In 1837, he married a daughter of Tan Ah Hun, the Kapitan Cina (i.e. leader of the Chinese community) of Perak. She died soon after from the effects of smallpox, and about a year later, he married her sister with whom he had several children. His brother-in-law, Tan Seng Poh, came with his sister to Singapore to be educated there. Seng Poh was an opium and spirit farmer (i.e. he ran a government-tendered monopoly processing raw opium imported from British India. The Opium and Spirit Farm, or Excise, was the main source of income for the Straits Settlements) and helped manage Eu Chin's mercantile firm after the latter's retirement in 1864. Most prominent among his children were Seah Liang Seah and Seah Peck Seah, both of whom also became Justices of the Peace (JP) and prominent members of the Chinese community; the former was also an unofficial member of the Legislative Council of the Straits Settlements. His eldest son, Seah Cheo Seah, was also a JP but he died only two years after his father, in 1885. He had another son, Seah Song Seah, who died in China, and three daughters, about whom very little is known.

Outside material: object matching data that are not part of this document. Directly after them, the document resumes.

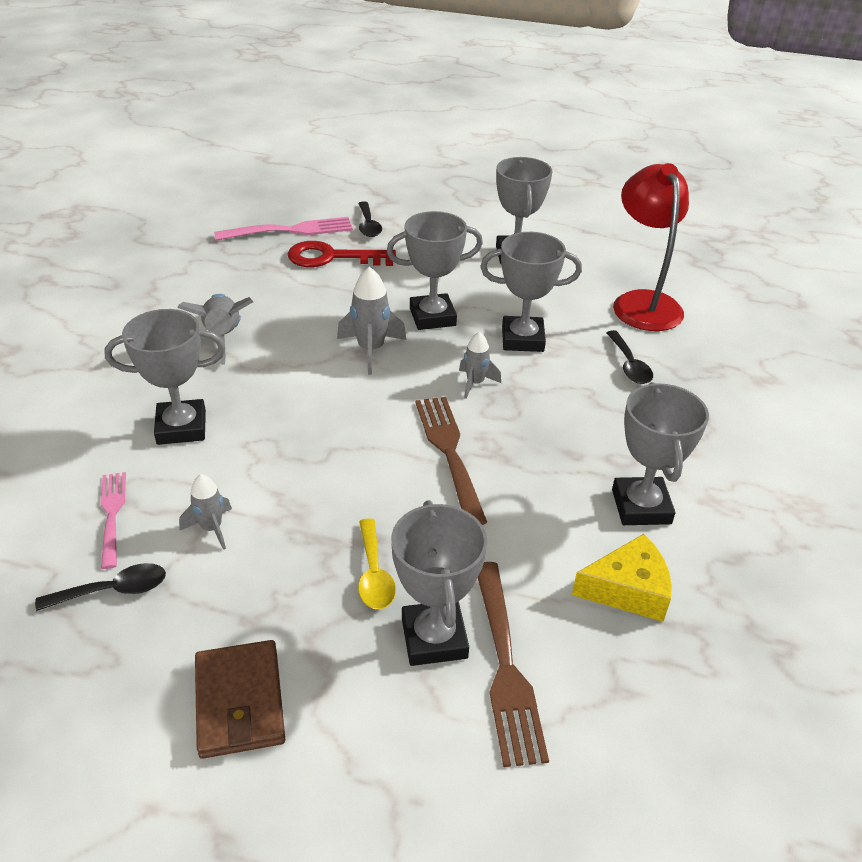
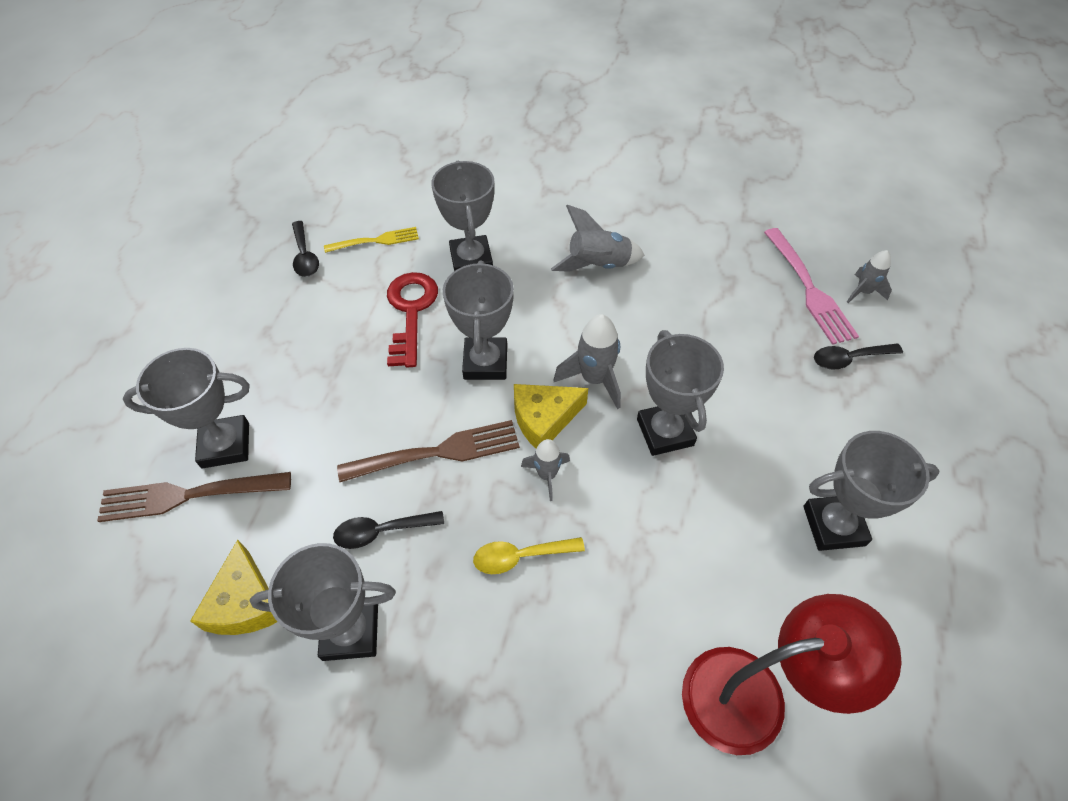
camera: 90 degrees right, 15 degrees up
(112, 515) = (375, 241): pink fork -> yellow fork
(211, 528) = (356, 296): grey rocket -> grey rocket (863, 292)
(240, 702) = (199, 335): brown wallet -> none
(332, 257) = (764, 331): red key -> red key (411, 312)
(374, 574) = (296, 402): yellow spoon -> yellow spoon (520, 556)
(414, 382) = (544, 419): none -> yellow cheese
(522, 339) = (636, 526): grey trophy -> grey trophy (485, 362)
(629, 365) = (599, 653): black spoon -> black spoon (381, 531)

== Community leadership ==

In 1830, he and representatives of twelve Teochew clans set up the Ngee Ann Kun which later became the Ngee Ann Kongsi in 1845. He was the chairman of the Kongsi until his death whereupon power passed to his sons Seah Cheo Seah and Seah Liang Seah, followed by his grandson Seah Eng Tong, resulting in a Seah monopoly on power in the Kongsi until 1928. Resentment against them caused the formation of another Teochew clan association, the Teochew Poit Ip Huay Kuan.

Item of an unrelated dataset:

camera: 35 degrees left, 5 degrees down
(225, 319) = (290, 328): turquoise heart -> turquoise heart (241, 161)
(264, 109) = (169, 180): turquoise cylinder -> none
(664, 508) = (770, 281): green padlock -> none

Seah Eu Chin helped run Tan Tock Seng Hospital when it was first set up, being a member, and in some years treasurer, of its management committee.

Just as the European merchant community used Chinese middlemen in conducting their business, the Straits Settlements government relied on prominent Chinese businessmen to act as go-betweens with the Chinese community. Seah Eu Chin was the go-between with the Teochew community, which originated from the Chaozhou province of Southern China. He assisted efforts to restore order during several community disturbances, including the 1854 Hokkien–Teochew Riots, which began on 5 May 1854. Contemporary accounts attributed the outbreak of violence to a dispute over the price of rice between members of the Hokkien and Teochew communities, although historians have suggested that broader tensions between the two groups may also have contributed to the conflict. More than 400 people were reportedly killed during 10 days of violence. British authorities in Singapore met with Chinese community leaders, including Seah Eu Chin representing the Teochews and Tan Kim Ching representing the Hokkiens, who assisted in efforts to end the unrest.

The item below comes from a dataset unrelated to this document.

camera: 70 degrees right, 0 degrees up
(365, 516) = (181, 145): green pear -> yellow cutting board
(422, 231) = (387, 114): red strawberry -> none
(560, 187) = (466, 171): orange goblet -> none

He was an early member of the Singapore Chamber of Commerce, established in 1837, and was made a Justice of the Peace in 1867. He had also been a member of the Grand Jury since 1851, and also had cases involving Chinese referred to him by the court. In 1872, he was made an honorary police magistrate, along with four other Chinese including his brother-in-law Tan Seng Poh.

== Last years ==

Seah Eu Chin finally retired from business in 1864, to concentrate on scholarly pursuits, though he still had an interest in community affairs. For instance, his name is with that of several other Chinese on a petition submitted to the government requesting the suppression of illegal "Wah-Weh" gambling among the Chinese community. In the last decade of his life he lived in a mansion built by his son Seah Cheo Seah that was among the Four Mansions (四大厝 (Sì dà cuò)) of the 19th-century Chinese in Singapore.

He died on 23 September 1883, and his widow in 1905. He was buried in the family estate near the SLF Building along Thomson Road. His tomb was re-discovered in late 2012.

Several streets in Singapore are named for Seah Eu Chin and his sons, namely Eu Chin Street for Seah, Liang Seah Street, and Peck Seah Street. Seah Street, in Bras Basah, is believed to be named after the Seah family.